I am trying to extract audio snippets using command line tools. I get consistent, unexpected results and I believe this is due to how the audio files were created/encoded.
Note: I realise there are other approaches to share the content, I'm doing it this way to share the content with users who are either not very computer literate or geo-blocked from the raw content.
Problem Description / Reproduction steps:
I start off by using yt-dlp to download a podcast, such as this one with this command:
yt-dlp -x --audio-format mp3 -o GQT_2012-10-14.mp3 https://www.bbc.co.uk/programmes/b01n6vnh
The file is downloaded and plays correctly.
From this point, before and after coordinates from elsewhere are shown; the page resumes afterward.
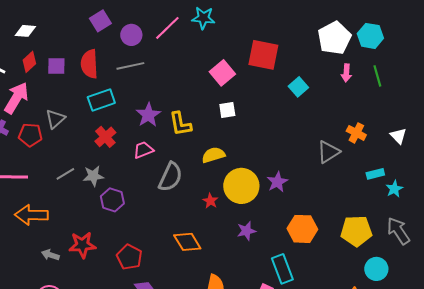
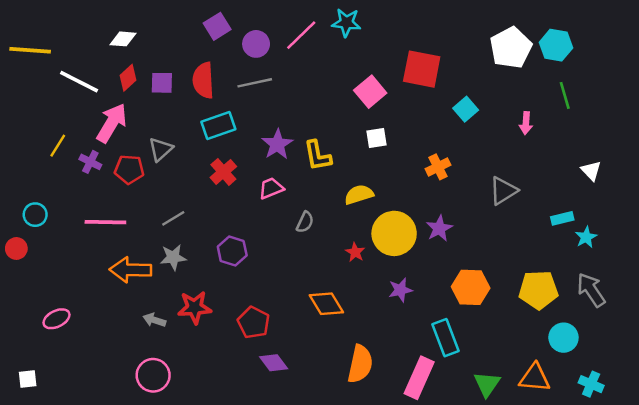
pink arrow: (346, 73) -> (526, 123), moved
orange cross: (356, 133) -> (438, 167), moved, turned 36
gray star: (93, 176) -> (173, 257), moved
gray semicircle: (170, 177) -> (305, 222), size x0.6

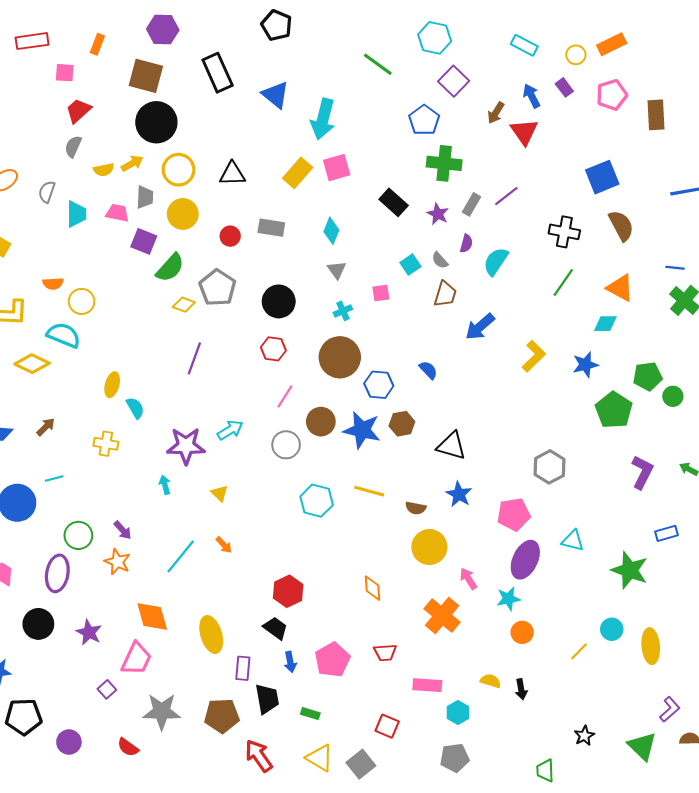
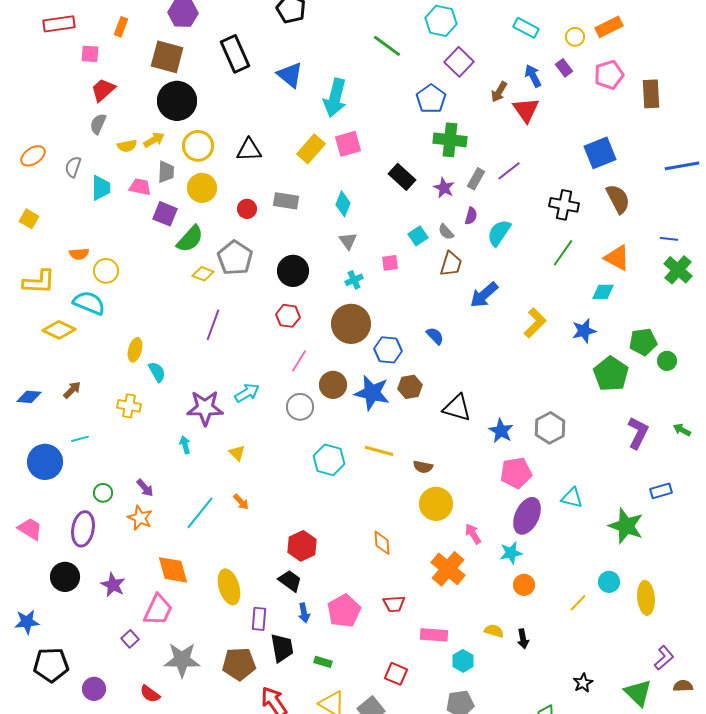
blue star: (459, 494) -> (501, 431), moved
green circle: (78, 535) -> (103, 493), size x0.7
I would like to extract a snippet that starts at 20:48 and lasts 03:58, so it finishes at 24:46
I tried this first using FFmpeg (version 4.2.7-0ubuntu0.1 on Ubuntu 20.04), with this command:
ffmpeg -i "/home/user/GQT_2012-10-14.mp3" -ss 00:20:48 -t 00:03:58 GQT_2012-10-12_Snippet1.mp3
This generates a file that is 3 minutes 58 seconds long but the start time corresponds to 20:28 in the original file.Then I tried using Mp3Splt (version 2.6.2 on the same OS. I am aware that this is an old version), with this command:
mp3splt "/home/user/GQT_2012-10-14.mp3" -o GQT_2012-10-12_Snippet1 20.48.00 24.46.00
This generates the same output, a file that is the correct length but 20 seconds early in terms of the expected start time.
Given the same results from both command line tools, this suggests the issue lies with the input file. I tried to inspect it using ffprobe
. Within the output, I saw this:
Duration: 00:43:00.09, start: 0.025057, bitrate: 141 kb/s
I interpret this as the file is "tagged" as starting 25 milliseconds in. Certainly not 20 seconds.
I tried to reset this to zero anyway, trying variations of this answer, I wasn't successful.
I'm looking the understand the root cause of the error in the extracted snippets and correct it.